# Grid search

**Runs k-fold cross-validation on a grid of provided input parameters (all combinations) and returns the combiation that results in the best performance, selected by a given scoring function**

In [1]:
import numpy as np
import math

import log_metrics
from logistic_regressor import LogisticRegressor

from grid_search import grid_search

**Generate dataset**

In [2]:
size =100

coefficients = [0,-1.4,2.1,-3,10.4,-8]
X = np.ones((size,len(coefficients)))
for i in range(1,len(coefficients)):
    X[:,i]=np.random.rand(size)
y = np.vectorize(lambda x: round(1/(1+math.exp(-x))))
y = y((X*coefficients).sum(axis=1) + np.random.normal(size=size))

**Estimator**
<br>
No need to fit

In [3]:
log = LogisticRegressor()

### Grid search

**Dictionary of input parameters to test**
<br>
keys are the parameters names (must match the estimator's input) and the value is a list of all parameters to try

In [4]:
args = {'method':['batch'],'learning_rate':[0.2,0.1,0.01],'epochs':[100,200,500]}

**Perform fitting, using all possible combinations:**
<br>
In this example, it is 1x3x2 combinations, each running 3 times (for the CV)
<br>
Note: Default scoring function is the estimator's default (total accuracy for Logistic Regressor)

In [5]:
grid_search(log,X,y,args,cv_k=3)

{'method': 'batch', 'learning_rate': 0.2, 'epochs': 500}

A single value can be given as a 1-element list (as above) or simply as a value:

In [6]:
args = {'method':'batch','learning_rate':[0.2,0.1,0.01],'epochs':[100,200,500]}

grid_search(log,X,y,args,cv_k=3)

{'method': 'batch', 'learning_rate': 0.2, 'epochs': 500}

### Scoring functions

**Any scoring function that processes real_y and predictions will work**

In [7]:
def rate_of_false_positives(real_y,predictions):
    return (real_y[real_y!=predictions]==0).sum()/len(real_y)

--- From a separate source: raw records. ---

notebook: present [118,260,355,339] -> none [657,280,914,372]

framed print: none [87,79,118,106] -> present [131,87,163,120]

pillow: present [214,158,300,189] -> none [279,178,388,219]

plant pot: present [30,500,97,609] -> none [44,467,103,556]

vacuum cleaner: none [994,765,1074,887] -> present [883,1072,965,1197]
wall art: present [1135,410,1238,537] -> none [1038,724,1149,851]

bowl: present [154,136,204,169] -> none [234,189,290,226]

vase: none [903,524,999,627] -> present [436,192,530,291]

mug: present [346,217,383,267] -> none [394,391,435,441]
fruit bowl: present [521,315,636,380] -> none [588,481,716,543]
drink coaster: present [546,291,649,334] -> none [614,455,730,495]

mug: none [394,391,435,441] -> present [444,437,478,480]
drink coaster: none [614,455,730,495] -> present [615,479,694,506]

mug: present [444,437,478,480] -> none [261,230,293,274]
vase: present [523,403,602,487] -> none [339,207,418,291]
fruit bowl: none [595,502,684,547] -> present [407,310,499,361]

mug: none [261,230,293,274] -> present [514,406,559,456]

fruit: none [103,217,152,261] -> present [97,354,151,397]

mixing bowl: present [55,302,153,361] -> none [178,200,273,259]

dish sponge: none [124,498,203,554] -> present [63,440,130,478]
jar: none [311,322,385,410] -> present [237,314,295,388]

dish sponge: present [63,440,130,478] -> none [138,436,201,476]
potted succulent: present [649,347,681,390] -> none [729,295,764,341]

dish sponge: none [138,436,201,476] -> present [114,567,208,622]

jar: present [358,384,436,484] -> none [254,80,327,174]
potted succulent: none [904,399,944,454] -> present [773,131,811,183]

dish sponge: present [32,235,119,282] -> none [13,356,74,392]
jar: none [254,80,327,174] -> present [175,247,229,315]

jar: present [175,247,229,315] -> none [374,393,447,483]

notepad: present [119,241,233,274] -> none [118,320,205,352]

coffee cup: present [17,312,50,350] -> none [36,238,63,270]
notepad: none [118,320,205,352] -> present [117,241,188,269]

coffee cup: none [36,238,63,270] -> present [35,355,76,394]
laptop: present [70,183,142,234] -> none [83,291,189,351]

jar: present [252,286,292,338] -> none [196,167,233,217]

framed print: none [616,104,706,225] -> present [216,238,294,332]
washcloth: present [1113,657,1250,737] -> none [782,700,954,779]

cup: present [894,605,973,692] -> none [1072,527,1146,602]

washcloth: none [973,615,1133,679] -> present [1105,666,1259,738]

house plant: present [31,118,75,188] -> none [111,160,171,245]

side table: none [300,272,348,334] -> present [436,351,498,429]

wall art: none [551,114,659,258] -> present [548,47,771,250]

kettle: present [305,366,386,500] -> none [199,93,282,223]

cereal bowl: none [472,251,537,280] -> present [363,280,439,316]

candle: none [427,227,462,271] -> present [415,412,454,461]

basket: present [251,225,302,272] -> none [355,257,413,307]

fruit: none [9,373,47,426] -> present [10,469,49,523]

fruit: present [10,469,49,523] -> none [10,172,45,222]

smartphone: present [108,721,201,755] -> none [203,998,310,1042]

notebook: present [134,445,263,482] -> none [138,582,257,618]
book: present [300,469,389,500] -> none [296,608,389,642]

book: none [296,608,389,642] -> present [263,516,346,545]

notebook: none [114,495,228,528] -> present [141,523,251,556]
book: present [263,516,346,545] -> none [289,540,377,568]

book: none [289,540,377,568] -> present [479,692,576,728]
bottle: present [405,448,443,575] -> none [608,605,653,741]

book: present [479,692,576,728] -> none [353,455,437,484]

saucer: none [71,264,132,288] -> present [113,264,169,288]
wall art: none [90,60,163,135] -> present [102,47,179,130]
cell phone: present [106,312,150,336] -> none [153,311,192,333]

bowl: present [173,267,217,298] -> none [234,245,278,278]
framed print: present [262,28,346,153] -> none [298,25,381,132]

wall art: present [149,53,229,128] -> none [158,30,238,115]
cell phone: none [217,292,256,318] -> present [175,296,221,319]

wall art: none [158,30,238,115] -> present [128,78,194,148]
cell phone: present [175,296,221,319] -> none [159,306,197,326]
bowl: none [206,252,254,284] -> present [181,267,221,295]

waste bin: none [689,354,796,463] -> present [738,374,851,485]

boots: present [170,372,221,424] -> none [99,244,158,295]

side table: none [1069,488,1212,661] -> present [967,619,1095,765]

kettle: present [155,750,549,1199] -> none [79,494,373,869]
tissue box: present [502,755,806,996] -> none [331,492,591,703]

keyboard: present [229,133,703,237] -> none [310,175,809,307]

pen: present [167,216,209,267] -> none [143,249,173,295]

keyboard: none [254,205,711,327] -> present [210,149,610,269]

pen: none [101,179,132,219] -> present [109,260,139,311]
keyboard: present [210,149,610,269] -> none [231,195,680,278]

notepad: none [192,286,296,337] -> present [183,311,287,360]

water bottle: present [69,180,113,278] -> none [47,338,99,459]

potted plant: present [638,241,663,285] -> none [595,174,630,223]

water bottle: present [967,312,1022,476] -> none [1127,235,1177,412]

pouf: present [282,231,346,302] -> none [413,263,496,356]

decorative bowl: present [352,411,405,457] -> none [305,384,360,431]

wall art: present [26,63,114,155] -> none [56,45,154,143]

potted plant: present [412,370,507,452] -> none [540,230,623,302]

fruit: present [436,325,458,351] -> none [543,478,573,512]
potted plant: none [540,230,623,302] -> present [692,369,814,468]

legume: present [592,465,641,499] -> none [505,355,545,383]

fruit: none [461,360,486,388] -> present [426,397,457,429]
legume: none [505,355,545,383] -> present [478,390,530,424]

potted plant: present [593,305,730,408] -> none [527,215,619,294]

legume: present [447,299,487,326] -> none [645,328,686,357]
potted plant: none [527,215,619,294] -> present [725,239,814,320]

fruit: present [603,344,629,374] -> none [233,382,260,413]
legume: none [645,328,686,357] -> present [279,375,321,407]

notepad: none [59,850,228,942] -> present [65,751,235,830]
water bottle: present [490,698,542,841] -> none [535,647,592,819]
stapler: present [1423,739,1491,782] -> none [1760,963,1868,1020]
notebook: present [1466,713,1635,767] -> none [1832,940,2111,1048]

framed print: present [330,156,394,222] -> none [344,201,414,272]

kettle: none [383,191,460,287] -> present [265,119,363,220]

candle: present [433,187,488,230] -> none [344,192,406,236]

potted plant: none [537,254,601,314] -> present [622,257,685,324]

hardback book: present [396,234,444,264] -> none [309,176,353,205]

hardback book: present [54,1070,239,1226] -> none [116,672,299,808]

`grid_search(log,X,y,args,cv_k=3,scoring=rate_of_false_positives)` will give a wrong result, because the rate of false positives should be minimized (accuracy, which was the default should be maximized

**User can specify how to evaluate the output of the scoring function**

In [8]:
grid_search(log,X,y,args,cv_k=3,scoring=rate_of_false_positives,maximize=False)

{'method': 'batch', 'learning_rate': 0.2, 'epochs': 500}